• [Written task] Please transcribe the entries that follow exactly as they stand, skipping each picture.

### The input

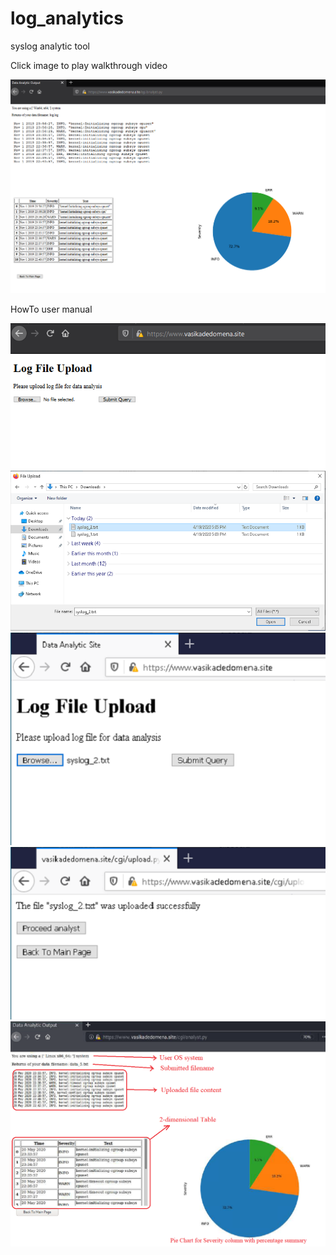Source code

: # log_analytics
syslog analytic tool

Click image to play walkthrough video

[![Watch the video](https://github.com/scheehan/log_analytics/blob/master/tmp/win_ui_output.png)](https://youtu.be/WKhBria18cM)

HowTo user manual


![Image of screenshot](https://github.com/scheehan/log_analytics/blob/master/images/UI_upload.png)
![Image of screenshot](https://github.com/scheehan/log_analytics/blob/master/images/browse_file.png)
![Image of screenshot](https://github.com/scheehan/log_analytics/blob/master/images/selected_file.png)
![Image of screenshot](https://github.com/scheehan/log_analytics/blob/master/images/upload_success.png)
![Image of screenshot](https://github.com/scheehan/log_analytics/blob/master/images/linux_ui_output_exp.png)

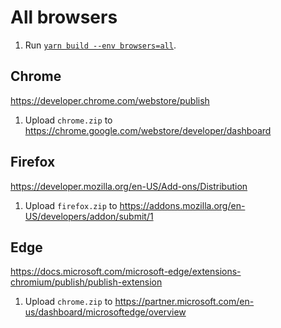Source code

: # All browsers

1. Run [`yarn build --env browsers=all`](/CONTRIBUTING.md#build-commands).

## Chrome

https://developer.chrome.com/webstore/publish

1. Upload `chrome.zip` to https://chrome.google.com/webstore/developer/dashboard

## Firefox

https://developer.mozilla.org/en-US/Add-ons/Distribution

1. Upload `firefox.zip` to https://addons.mozilla.org/en-US/developers/addon/submit/1

## Edge 

https://docs.microsoft.com/microsoft-edge/extensions-chromium/publish/publish-extension

1. Upload `chrome.zip` to https://partner.microsoft.com/en-us/dashboard/microsoftedge/overview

######

• [Completed exercise]
Source code

: # log_analytics
syslog analytic tool

Click image to play walkthrough video

[![Watch the video](https://github.com/scheehan/log_analytics/blob/master/tmp/win_ui_output.png)](https://youtu.be/WKhBria18cM)

HowTo user manual


![Image of screenshot](https://github.com/scheehan/log_analytics/blob/master/images/UI_upload.png)
![Image of screenshot](https://github.com/scheehan/log_analytics/blob/master/images/browse_file.png)
![Image of screenshot](https://github.com/scheehan/log_analytics/blob/master/images/selected_file.png)
![Image of screenshot](https://github.com/scheehan/log_analytics/blob/master/images/upload_success.png)
![Image of screenshot](https://github.com/scheehan/log_analytics/blob/master/images/linux_ui_output_exp.png)

Source code

: # All browsers

1. Run [`yarn build --env browsers=all`](/CONTRIBUTING.md#build-commands).

## Chrome

https://developer.chrome.com/webstore/publish

1. Upload `chrome.zip` to https://chrome.google.com/webstore/developer/dashboard

## Firefox

https://developer.mozilla.org/en-US/Add-ons/Distribution

1. Upload `firefox.zip` to https://addons.mozilla.org/en-US/developers/addon/submit/1

## Edge 

https://docs.microsoft.com/microsoft-edge/extensions-chromium/publish/publish-extension

1. Upload `chrome.zip` to https://partner.microsoft.com/en-us/dashboard/microsoftedge/overview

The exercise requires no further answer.